A new junior Park Run and more rugby activities for schools, women and girls - capitalising on the sport's forthcoming 2015 World Cup in the city - are among the new initiatives in a five-year Manchester City Council plan to boost sports participation.
The 2014-2019 Major Sports Strategy will build on the city's impressive record of using high-profile events to create opportunities for residents to take part in organised sports.
Rugby Union has already received a boost in popularity after it was announced that Manchester City Stadium will host a Rugby World Cup match in October 2015. The Rugby Football Foundation is running its All Schools programme across the city, introducing children to the sport. The initiative has already seen many youngsters progress to become involved with local rugby clubs. The match will also see the creation of Rugby World Cup 2015 Young Ambassadors further raising the sport’s profile and participation.
October will also see the World Taekwondo Grand Prix in Manchester, the home of GB Taekwondo. Working alongside Sports England it is expected the city will have six strong Taekwondo clubs by the end of the year.

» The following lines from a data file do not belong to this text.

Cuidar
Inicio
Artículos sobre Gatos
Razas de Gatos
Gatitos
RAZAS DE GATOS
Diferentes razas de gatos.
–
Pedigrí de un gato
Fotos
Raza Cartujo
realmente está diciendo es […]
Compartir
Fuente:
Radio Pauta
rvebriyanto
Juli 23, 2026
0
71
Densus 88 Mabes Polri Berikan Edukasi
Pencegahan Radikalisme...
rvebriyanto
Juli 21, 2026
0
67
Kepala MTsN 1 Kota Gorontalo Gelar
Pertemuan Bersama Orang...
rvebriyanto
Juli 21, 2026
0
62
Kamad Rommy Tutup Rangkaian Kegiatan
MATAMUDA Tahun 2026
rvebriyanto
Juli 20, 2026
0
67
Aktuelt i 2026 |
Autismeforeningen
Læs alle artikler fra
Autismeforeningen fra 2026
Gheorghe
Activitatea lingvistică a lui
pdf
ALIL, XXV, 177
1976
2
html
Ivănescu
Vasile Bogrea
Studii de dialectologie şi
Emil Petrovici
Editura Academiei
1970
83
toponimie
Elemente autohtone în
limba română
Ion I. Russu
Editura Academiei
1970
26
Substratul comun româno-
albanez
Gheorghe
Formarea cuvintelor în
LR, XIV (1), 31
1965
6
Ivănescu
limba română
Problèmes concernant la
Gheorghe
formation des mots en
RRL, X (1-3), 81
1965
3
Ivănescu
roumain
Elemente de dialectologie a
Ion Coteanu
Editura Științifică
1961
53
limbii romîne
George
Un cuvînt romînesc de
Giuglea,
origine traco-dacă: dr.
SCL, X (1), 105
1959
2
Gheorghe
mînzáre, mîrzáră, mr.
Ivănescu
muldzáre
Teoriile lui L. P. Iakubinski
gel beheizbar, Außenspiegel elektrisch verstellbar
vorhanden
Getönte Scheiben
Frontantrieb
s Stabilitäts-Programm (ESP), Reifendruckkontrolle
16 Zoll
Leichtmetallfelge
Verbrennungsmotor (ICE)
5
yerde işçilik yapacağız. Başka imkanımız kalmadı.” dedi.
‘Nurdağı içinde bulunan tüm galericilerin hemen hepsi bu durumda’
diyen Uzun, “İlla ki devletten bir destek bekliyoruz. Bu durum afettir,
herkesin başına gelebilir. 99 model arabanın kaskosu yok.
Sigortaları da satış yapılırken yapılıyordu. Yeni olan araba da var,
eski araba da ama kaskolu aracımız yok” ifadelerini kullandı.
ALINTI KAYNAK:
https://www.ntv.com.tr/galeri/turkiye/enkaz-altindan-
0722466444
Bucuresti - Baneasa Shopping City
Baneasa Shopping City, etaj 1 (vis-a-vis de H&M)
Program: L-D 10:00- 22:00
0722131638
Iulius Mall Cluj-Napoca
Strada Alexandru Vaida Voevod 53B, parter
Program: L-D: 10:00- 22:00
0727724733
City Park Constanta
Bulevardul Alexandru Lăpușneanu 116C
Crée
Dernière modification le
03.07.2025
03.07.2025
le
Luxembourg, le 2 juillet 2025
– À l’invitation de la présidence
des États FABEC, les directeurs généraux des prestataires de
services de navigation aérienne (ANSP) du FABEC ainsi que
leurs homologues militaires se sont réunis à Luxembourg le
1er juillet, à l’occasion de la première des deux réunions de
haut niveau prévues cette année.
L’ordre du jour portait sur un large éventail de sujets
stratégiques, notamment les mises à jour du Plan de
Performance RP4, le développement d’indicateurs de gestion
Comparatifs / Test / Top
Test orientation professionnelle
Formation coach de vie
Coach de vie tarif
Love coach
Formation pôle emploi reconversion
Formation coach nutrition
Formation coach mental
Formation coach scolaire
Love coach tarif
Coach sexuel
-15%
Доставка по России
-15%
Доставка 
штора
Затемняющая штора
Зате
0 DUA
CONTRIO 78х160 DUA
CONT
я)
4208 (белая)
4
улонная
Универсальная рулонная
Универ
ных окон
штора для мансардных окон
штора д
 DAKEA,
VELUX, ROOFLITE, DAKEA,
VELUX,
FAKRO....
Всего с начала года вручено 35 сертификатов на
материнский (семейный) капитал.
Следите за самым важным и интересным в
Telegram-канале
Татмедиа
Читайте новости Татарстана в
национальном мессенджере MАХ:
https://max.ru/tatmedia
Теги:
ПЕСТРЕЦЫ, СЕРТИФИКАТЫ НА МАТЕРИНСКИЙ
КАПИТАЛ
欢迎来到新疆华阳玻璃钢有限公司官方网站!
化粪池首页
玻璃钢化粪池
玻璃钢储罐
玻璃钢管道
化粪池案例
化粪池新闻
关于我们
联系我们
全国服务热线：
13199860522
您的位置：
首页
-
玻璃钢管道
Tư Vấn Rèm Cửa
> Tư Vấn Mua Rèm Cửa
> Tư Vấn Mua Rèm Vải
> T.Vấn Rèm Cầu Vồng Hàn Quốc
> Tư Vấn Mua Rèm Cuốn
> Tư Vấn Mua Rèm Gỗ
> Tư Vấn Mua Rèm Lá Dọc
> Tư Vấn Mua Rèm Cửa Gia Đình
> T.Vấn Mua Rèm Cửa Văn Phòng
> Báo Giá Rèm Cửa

The Great Manchester Run is well established as Europe’s most popular 10km event and now features Great Local Run sessions as well as Great Manchester Mini and Junior Runs. Building on the success of the runs for young people a new Junior Park Run will be introduced in Platt Fields Park, Fallowfield. It is hoped the Junior Park Runs will attract 200 young people per run by the end of the year.
Manchester is synonymous with cycling boasting the National Cycle Centre, which has hosted both the BMX Supercross World Cup and Track Cycling World Cup. Some 44 schools used the cycle centre from 2012-2013 and it is expected this will rise to 55 for 2014-2015, with schools also taking advantage of the Clayton Vale mountain bike trail.
Increasing female participation is also a priority. Women only sessions have successfully been introduced at sports facilities, providing a less intimidating environment.
The Rugby World Cup will see the development of women and girls’ rugby clubs. Sky Ride, a traffic free cycle through the city centre, will seek to increase the number of women cycling regularly and feature female only local rides.
Us Girls, a national programme which receives funding form the National Lottery, has provided sporting opportunities for young women, aged between 16-25, in disadvantaged communities. Since its launch in 2011 the project has helped nearly 3,000 young women in Manchester become more active.
Following the success of the Paralympic World Cup (2005-2012) a series of initiatives have created sporting opportunities for disabled people.
Seven disabled sports clubs now exists, with 629 members, allowing young disabled people to take part in sport and socialise outside of school.
Debdale Sailing Centre is set to start a new disability club, after receiving funding from Sport England. BMX, basketball, tag rugby and gymnastics clubs are also being set up as part of the Ignite project, a new partnership between Manchester City Council and charity Access Sport.
Findings from Sports England’s national Active People Survey proved Manchester residents are already above the national average for participation in sport. The survey showed that 41.2 per cent of residents take part in at least 30 minutes of sport or recreational activity a week, the national average is 35.7 per cent.
These findings show a marked improvement across the city, the previous year only 35.5 per cent of people took part in sport per week, and the major events strategy will improve on the increased uptake.
Councillor Rosa Battle, Manchester executive member for culture and leisure, said: “Manchester is globally renowned as a sporting destination. It is important that hosting these high calibre events not only raises the profile of the city but provides a lasting legacy for our residents.
“Our sports strategy creates a connection between national and international events and sports development, allowing us to develop constructive relationships with sports’ governing bodies and international federations.
“The improvement in people’s participation in sport shows this is a plan that really works and we are committed to building on its success and to removing any barriers than prevent people from participating in sport.”